I have finished rereading all of the Anita Blake books in order, one through nine. So, naturally, I needed to find out when the next one will be released. According to Plug, Narcissus in Chains won't be released until October 2001, in hardback. *sigh. sigh a lot.* I did find
Laurell K. Hamilton's official site from Randomhouse in the meantime, and it has a pretty good interview on it, although she makes a bold-faced lie. She claims that A Kiss of Shadows (the first in the new series starring Meredith Gentry, a Fey American Princess) does not have a lot of sex. Now, there may not be all that much intercourse, but of sex there is plenty.
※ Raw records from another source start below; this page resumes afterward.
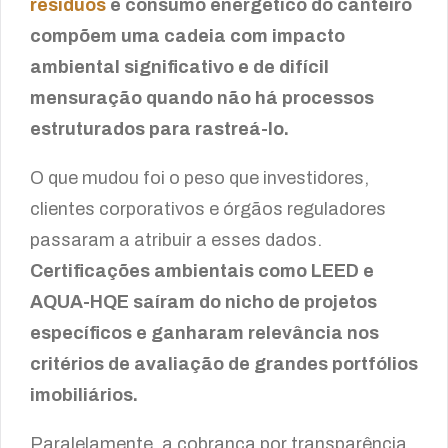
resíduos
e consumo energético do canteiro
compõem uma cadeia com impacto
ambiental significativo e de difícil
mensuração quando não há processos
estruturados para rastreá-lo.
O que mudou foi o peso que investidores,
clientes corporativos e órgãos reguladores
passaram a atribuir a esses dados.
Certificações ambientais como LEED e
AQUA-HQE saíram do nicho de projetos
específicos e ganharam relevância nos
critérios de avaliação de grandes portfólios
imobiliários.
Paralelamente, a cobrança por transparência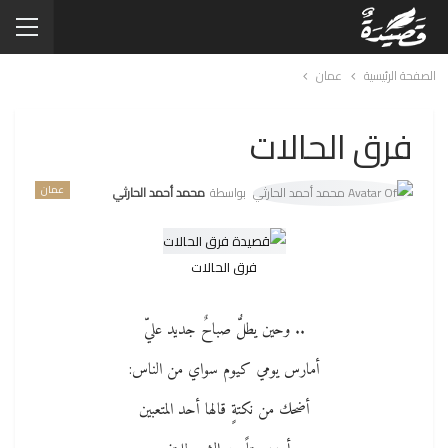
الصفحة الرئيسية
عمان
فرق الحالات
عمان
بواسطة
محمد أحمد الحارثي
فرق الحالات
.. وحين يطلُّ صباحٌ جديد عليّ
أمارس يومي كيوم سواي من الناس:
أضحك من نكتةٍ قالها أحد المتعبين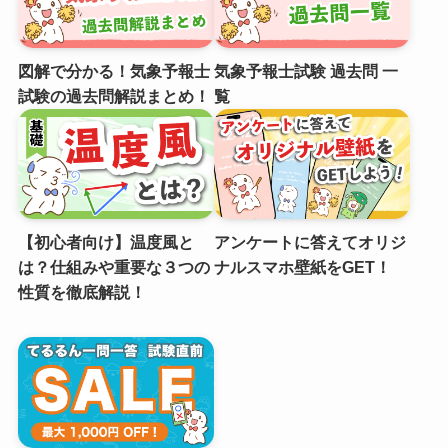
図解で分かる！気象予報士
気象予報士試験 過去問 一
試験の過去問解説まとめ！
覧
【初心者向け】温度風と
アンケートに答えてオリジ
は？仕組みや重要な３つの
ナルスマホ壁紙をGET！
性質を徹底解説！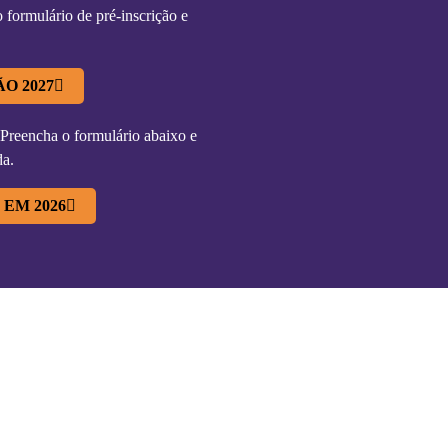
formulário de pré-inscrição e
O 2027
 Preencha o formulário abaixo e
da.
EM 2026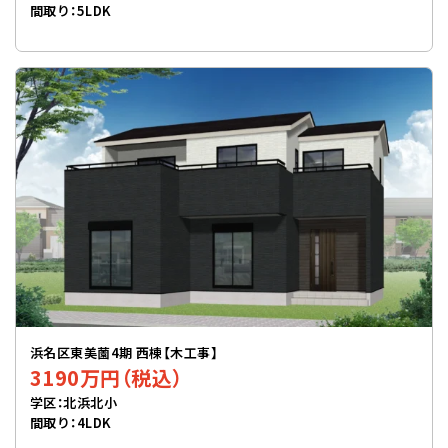
間取り：5LDK
浜名区東美薗4期 西棟【木工事】
3190万円（税込）
学区：北浜北小
間取り：4LDK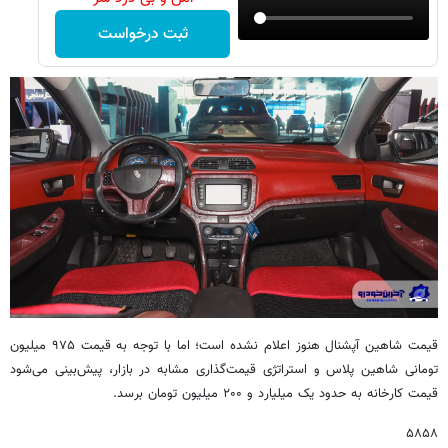
ثبت درخواست
قیمت شاهین آپشنال هنوز اعلام نشده است؛ اما با توجه به قیمت ۹۷۵ میلیون
تومانی شاهین پلاس و استراتژی قیمت‌گذاری مشابه در بازار، پیش‌بینی می‌شود
قیمت کارخانه‌ به حدود یک میلیارد و ۲۰۰ میلیون تومان برسد.
۵۸۵۸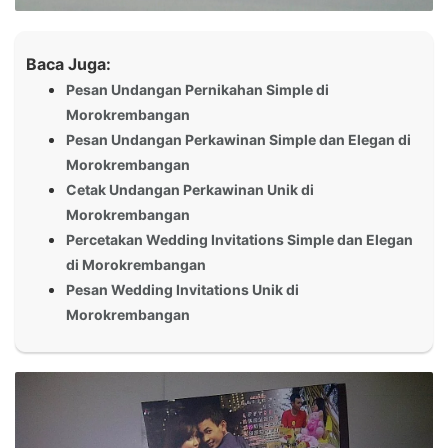
Baca Juga:
Pesan Undangan Pernikahan Simple di
Morokrembangan
Pesan Undangan Perkawinan Simple dan Elegan di
Morokrembangan
Cetak Undangan Perkawinan Unik di
Morokrembangan
Percetakan Wedding Invitations Simple dan Elegan
di Morokrembangan
Pesan Wedding Invitations Unik di
Morokrembangan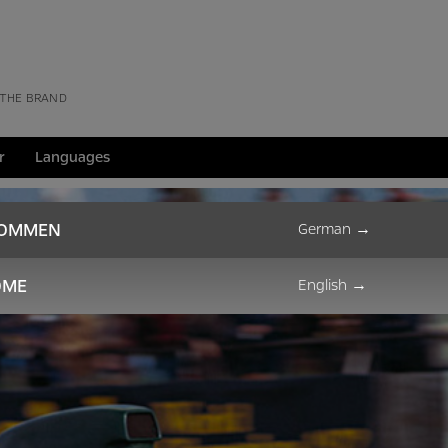
 THE BRAND
r
Languages
KOMMEN
German
→
OME
English
→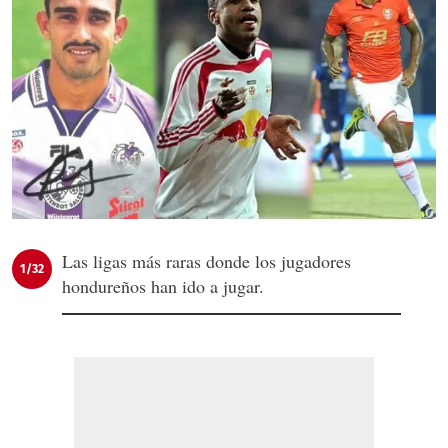
Las ligas más raras donde los jugadores
1/32
hondureños han ido a jugar.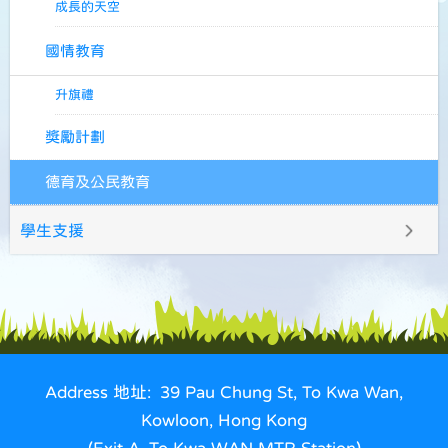
成長的天空
國情教育
升旗禮
獎勵計劃
德育及公民教育
學生支援
Address 地址: 39 Pau Chung St, To Kwa Wan,
Kowloon, Hong Kong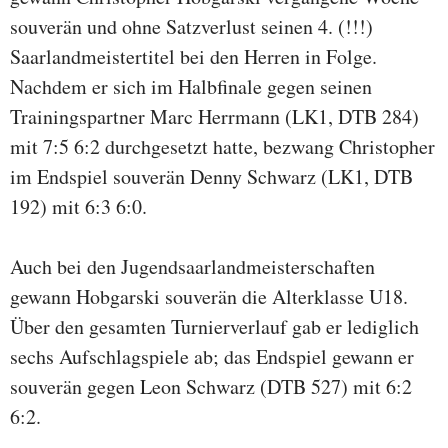
souverän und ohne Satzverlust seinen 4. (!!!)
Saarlandmeistertitel bei den Herren in Folge.
Nachdem er sich im Halbfinale gegen seinen
Trainingspartner Marc Herrmann (LK1, DTB 284)
mit 7:5 6:2 durchgesetzt hatte, bezwang Christopher
im Endspiel souverän Denny Schwarz (LK1, DTB
192) mit 6:3 6:0.
Auch bei den Jugendsaarlandmeisterschaften
gewann Hobgarski souverän die Alterklasse U18.
Über den gesamten Turnierverlauf gab er lediglich
sechs Aufschlagspiele ab; das Endspiel gewann er
souverän gegen Leon Schwarz (DTB 527) mit 6:2
6:2.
I call myself WitchQueen. I'm not a witch or pagan, and I'm not
royalty. But I named myself on the SciFi bulletin board, and I've been
that way ever since: a woman whose power lies in shaping her reality
with words. I'm a polyamorous (yet single) young black lesbian living in
Baltimore and I find that most of my social life revolves around the Net.
what do i do?
I'm a slash fan. I read and write slash, homoerotic stories about characters from
television, movies, and other popular media. My current main fandom is
Farscape,
and my first real fandom was The X-Files. I dabble in a lot of
other shows, particularly The Sentinel, Wiseguy, and Buffy the Vampire
Slayer. I watch a lot of TV and tape a fair number of shows.
what's the triumvirate?
We three kings of Orient are....
*cough cough hack hack* Er, sorry, wrong trio. Toni was
the first of us to get a blog. As I was going through a period of
extreme Toniworship, I knew I had to get one, too. Often in my blog, I
would mention the Girl I'm Not Dating (AKA the GIND), because I love her. In the
meantime, she and Toni made independent contact. One day I
mused aloud about her starting her own blog. Soon after
that, she did. And so I (or the other two) may refer to
ourselves as the triangle, the trio, and other various "three" words.